Esaminando la situazione in Europa e in Italia, con il tipico atteggiamento di uno statistico di fama, Giovannini aveva sottolineato in quella audizione il fatto che "benché l'Europa sia il luogo più sostenibile in tutto il mondo, il più avanzato da tutti i punti di vista rispetto alle altre aree geopolitiche, i trend attuali non sono minimamente in linea con gli obiettivi assunti". Ed aveva proseguito ricordando che "in Europa contiamo mezzo milione di morti premature ogni anno legate anche all'inquinamento, di cui 60 mila in Italia. Per loro, lo sviluppo sostenibile è già finito, e questo avviene ogni anno. Naturalmente, il tema non è soltanto quello delle automobili. È evidente che per mezzo milione di persone europee all'anno non siamo su un sentiero di sviluppo sostenibile". 

Trattando allora dell'Italia, Giovannini ('rubando la scena, con anticipo di anni, al nuovo Ministro per lo Sviluppo Sostenibile, Giancarlo Giorgetti) aveva affermato che il Paese "non era proprio sul sentiero di sviluppo sostenibile". Ed aveva evidenziato un punto che potrebbe essere decisivo per le prossime decisioni del Governo Draghi: "l'Italia ha una strategia nazionale per le aree interne - aveva detto davanti al Parlamento - ma è incredibile che non ci sia una strategia nazionale per le città, come se i singoli sindaci potessero affrontare efficacemente le enormi trasformazioni che avverranno. Questo è possibile attraverso un decreto del Presidente del Consiglio dei ministri, che potrebbe ricostituire il Comitato interministeriale per le politiche urbane".

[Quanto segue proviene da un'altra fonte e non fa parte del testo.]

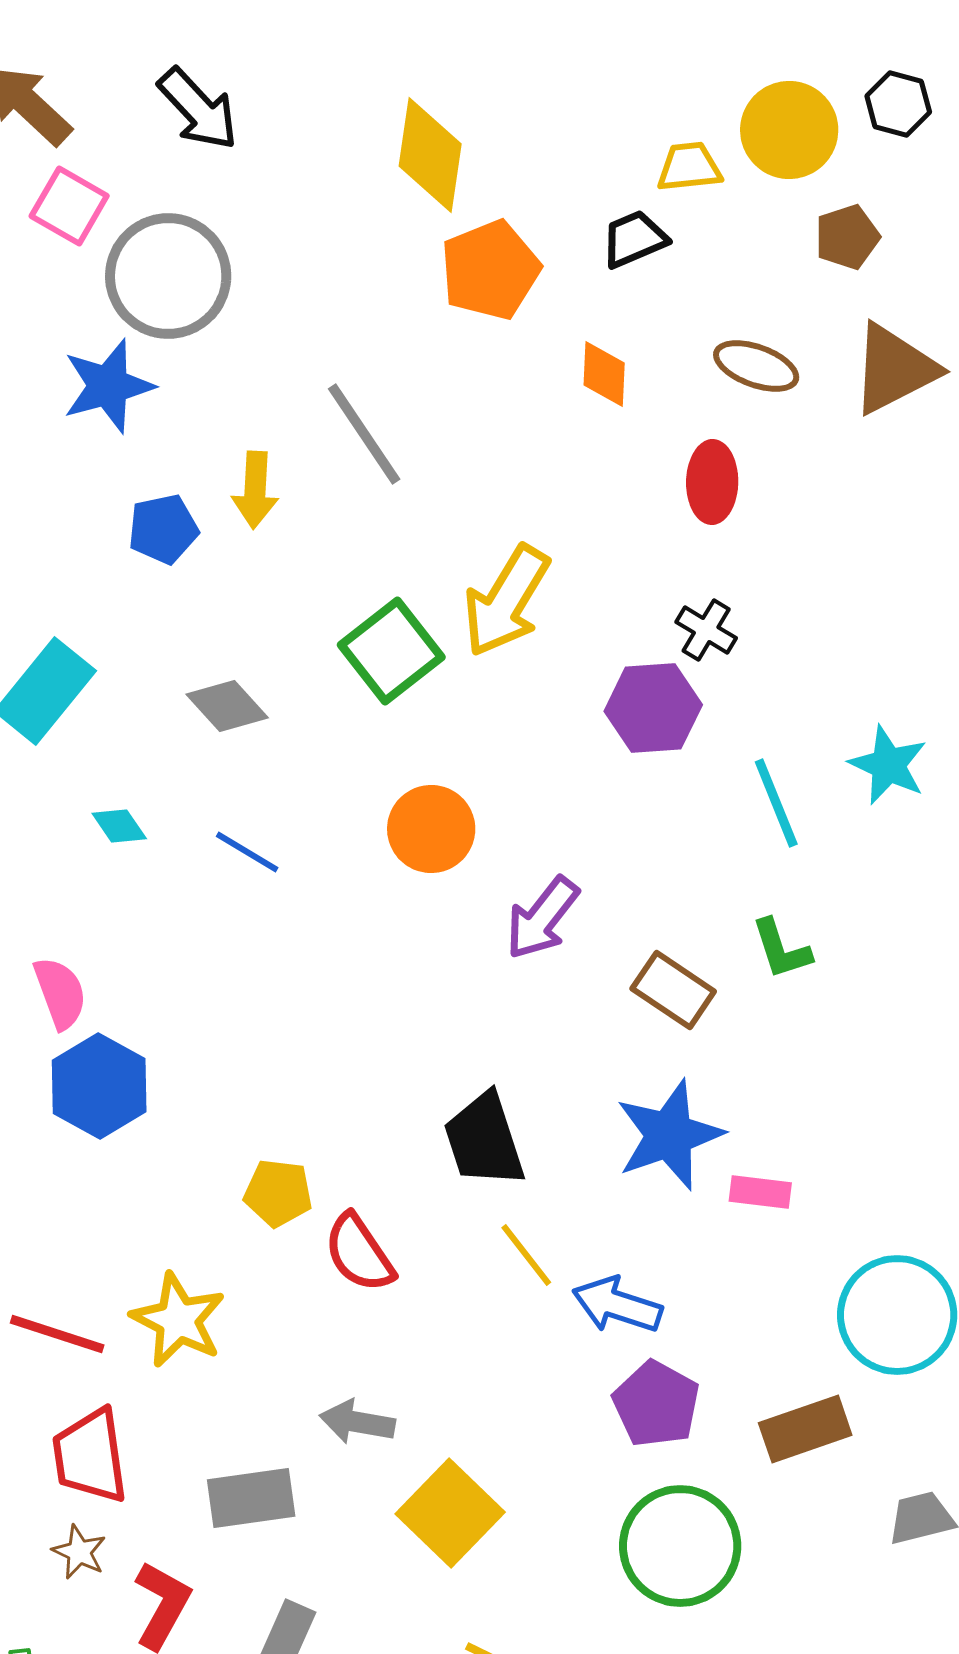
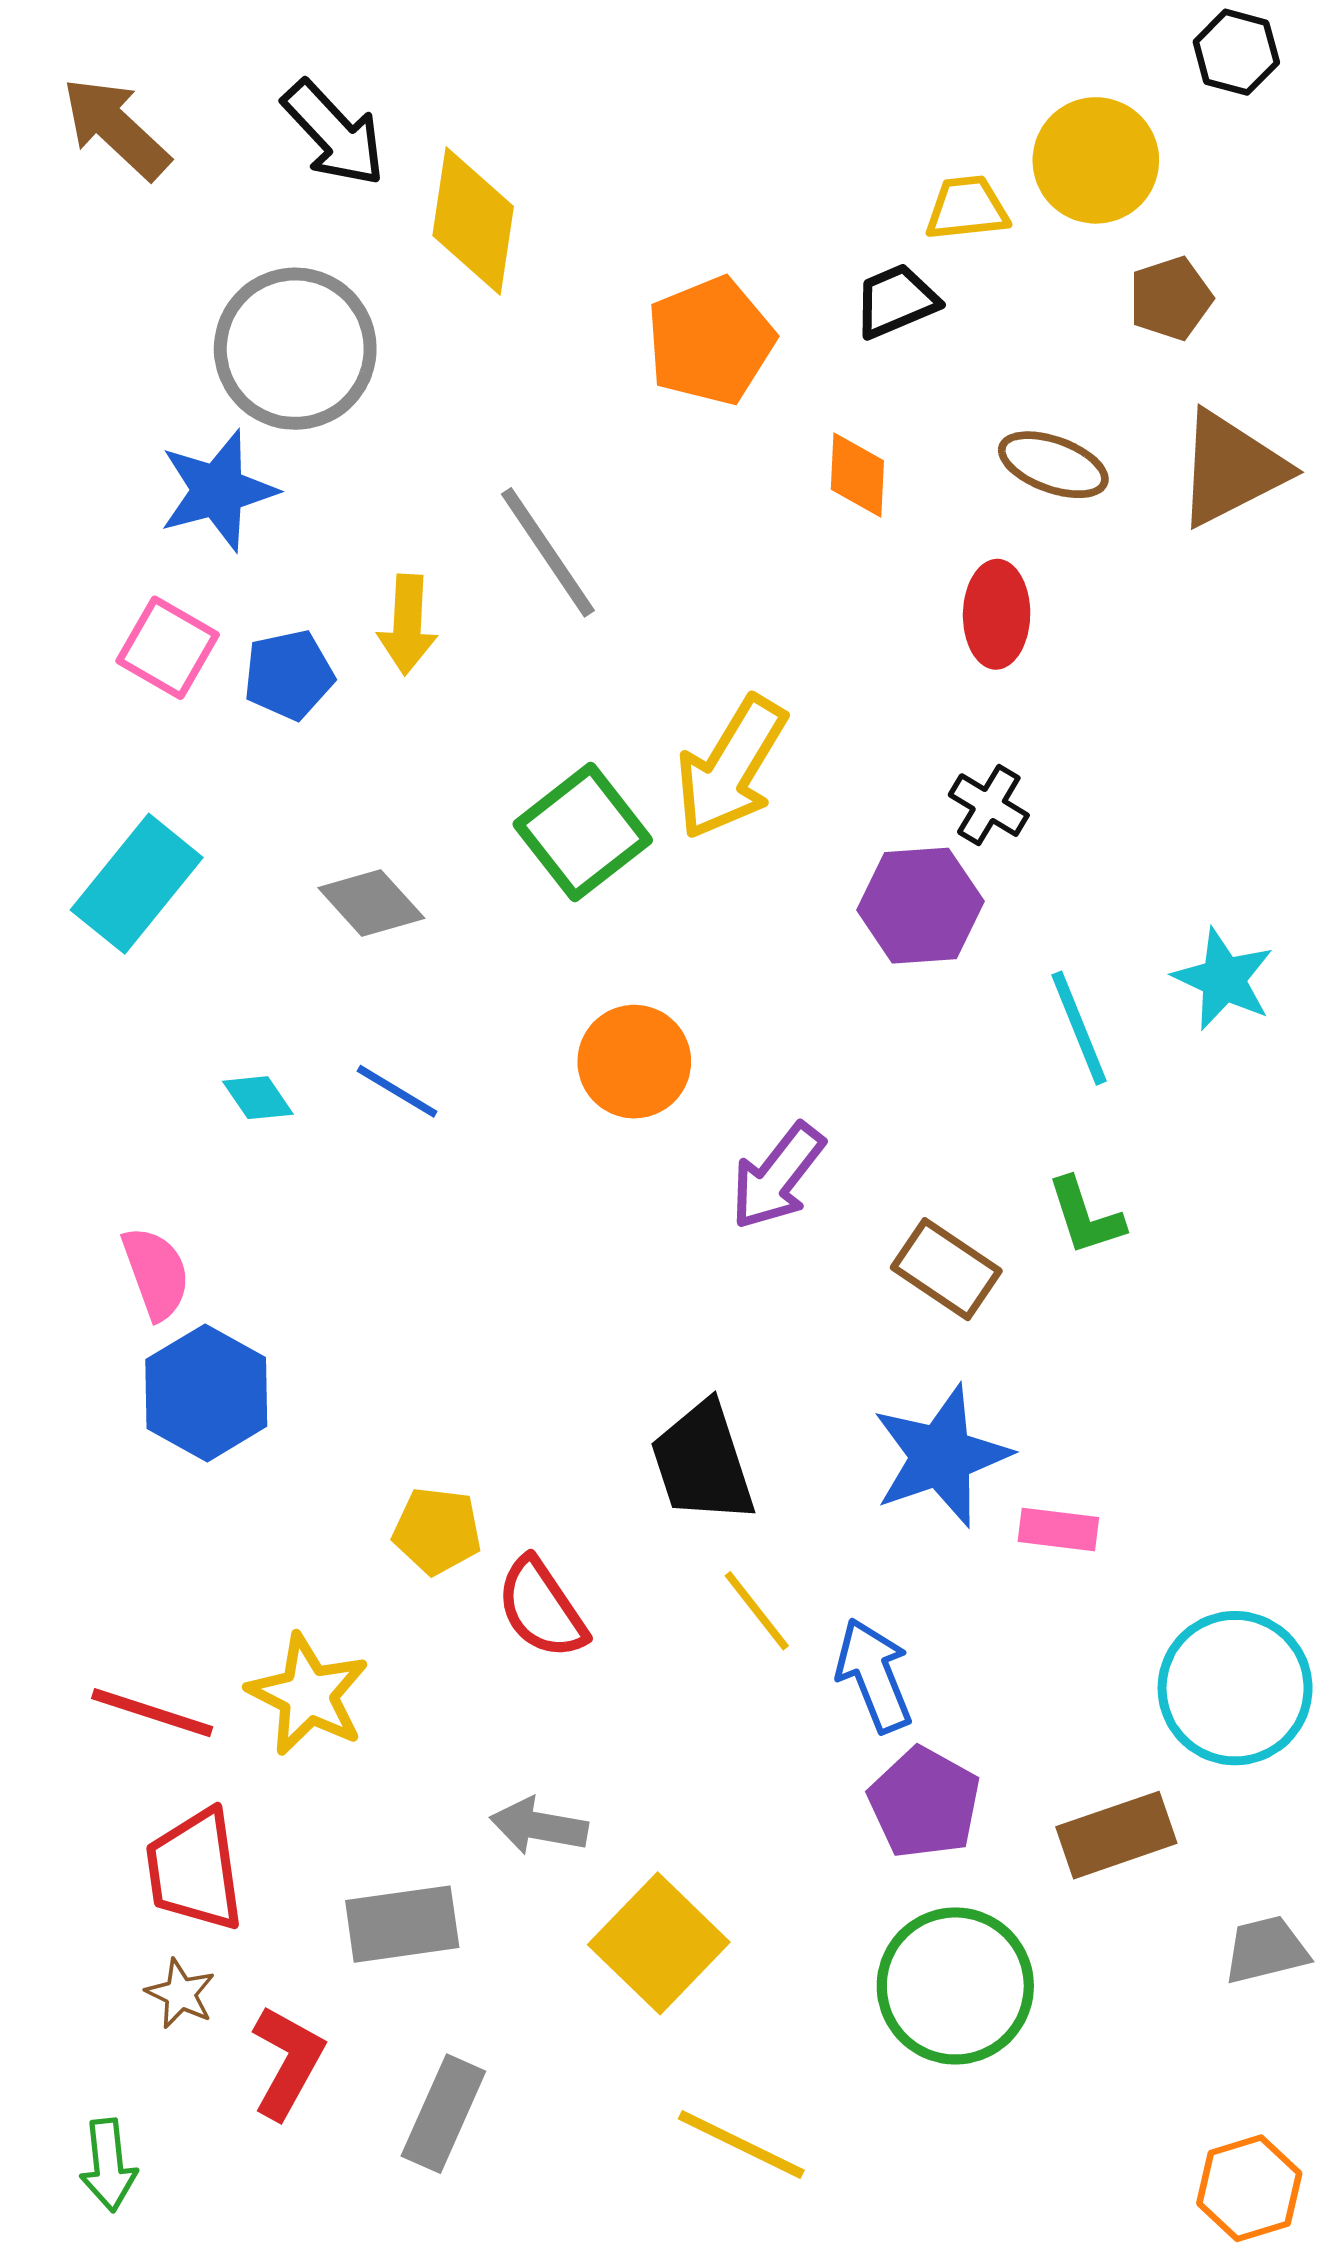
black hexagon: (898, 104) -> (1236, 52), moved
yellow diamond: (430, 155) -> (473, 221), moved
pink square: (69, 206) -> (168, 648), moved
cyan diamond: (119, 826) -> (258, 1098), moved
blue arrow: (617, 1305) -> (874, 1675), turned 50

Ed aveva sintetizzato, mostrando una serie di slides, le "proposte politiche, che appunto indirizziamo ai vari gruppi parlamentari, per realizzare il cambiamento necessario, lungo sette assi: energia e cambiamento climatico, disuguaglianze, economia circolare, innovazione, lavoro, capitale umano, salute, educazione e qualità dell'ambiente". Ora la parola passa a Enrico Giovannini che - è auspicabile - dovrà ricordarsi delle valutazioni fatte allora per attualizzarle in piani che preservino il lavoro e il capitale umano e non solo le emissioni della CO2 che, va ricordato, non è un inquinante ma un gas effetto serra.